Pirates Of The Caribbean: At World’s End (TNT, 8 p.m., Friday): A film trilogy that started out with an unexpected hit limps over the finish line with a massively bloated and bland final chapter that seems the perfect exemplar of why Hollywood’s strange need to make everything a trilogy is the wrong impulse.

Rio (FX, 8 p.m., Friday): This animated film from Blue Sky Studios is about whether or not two parrots will fuck. Feel free to show it to your children.

The Bad And The Beautiful (TCM, 8 p.m., Saturday): Vincente Minnelli directs this sterling melodrama, with Kirk Douglas and Lana Turner at the height of their respective powers. (See also: sexiness.) It holds the record for the most Oscars won—five—by a film that wasn’t even nominated for Best Picture.

Little League Baseball: West Regional semifinal (ESPN, 9 p.m., Friday): This West Regional semifinal—featuring which two teams we don’t even know—comes to you from San Bernardino, California, which is not the kind of place we’d recommend bringing your children. Well, it does have a nice Applebee’s.
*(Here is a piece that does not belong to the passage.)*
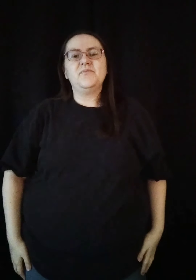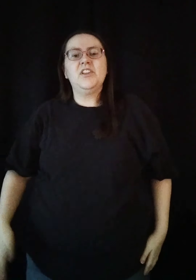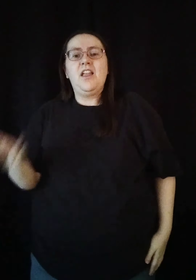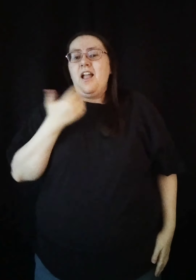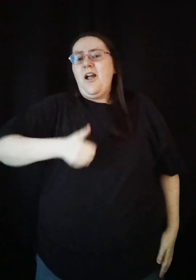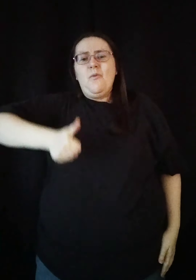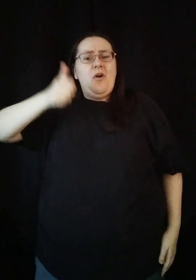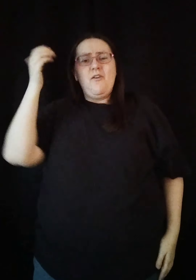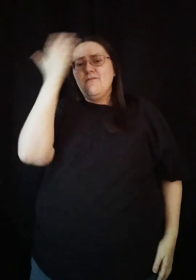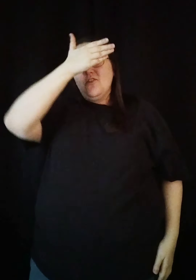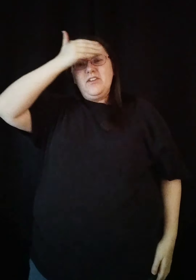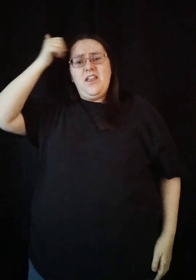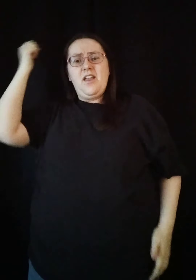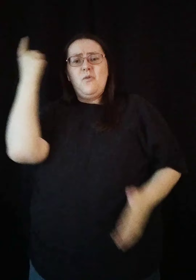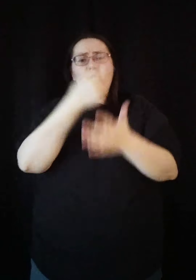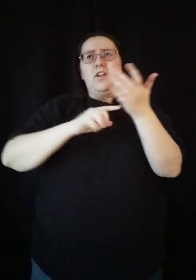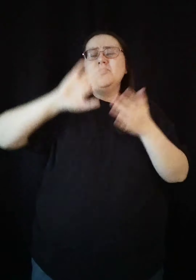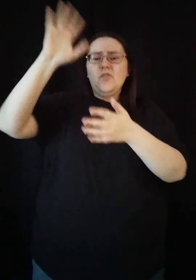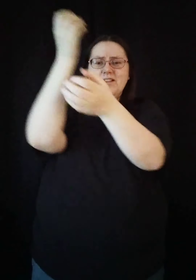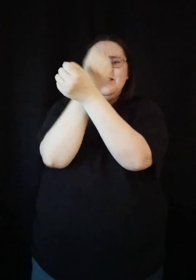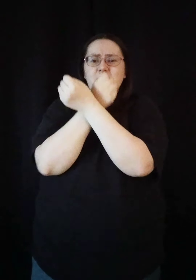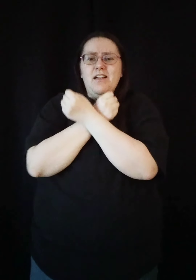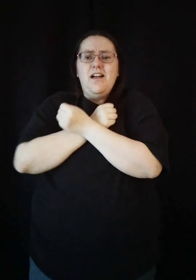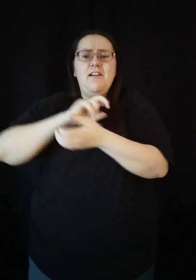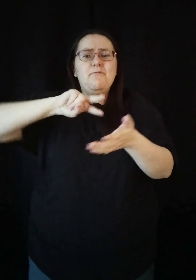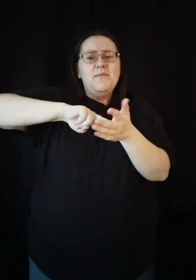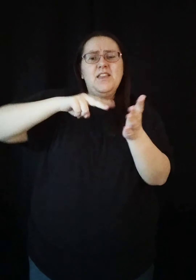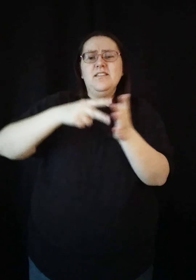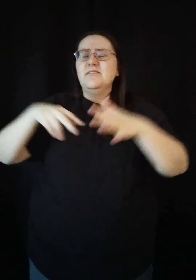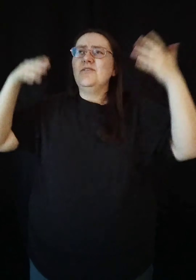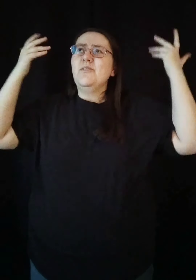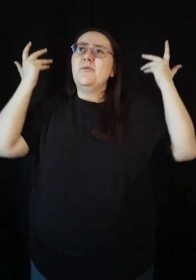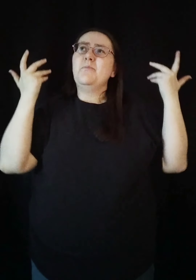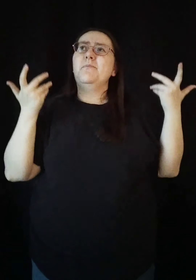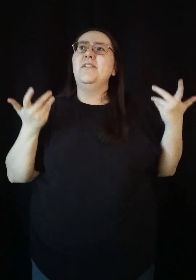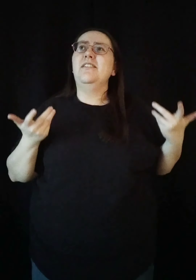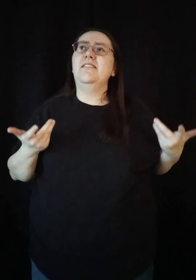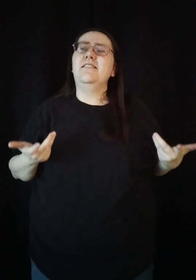I won't forget what You're love means to me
Live from the PGA Championship (Golf Channel, 9 p.m., Saturday): The Golf Channel is taking you live to the PGA Championship all day long, but we’ve randomly selected this hour of coverage because we just can’t imagine you would ever want to watch a whole day of golf, no matter how top-flight it is.


IN CASE YOU MISSED IT
Childrens Hospital (Thursday): In this week’s episode review, David Sims admits that he’s never seen the classic M*A*S*H episode “Abyssinia, Henry.” Look, even though David Sims wasn’t even born when that episode aired (and neither were we), we invite you to hold him up for a steady mocking. He deserves it!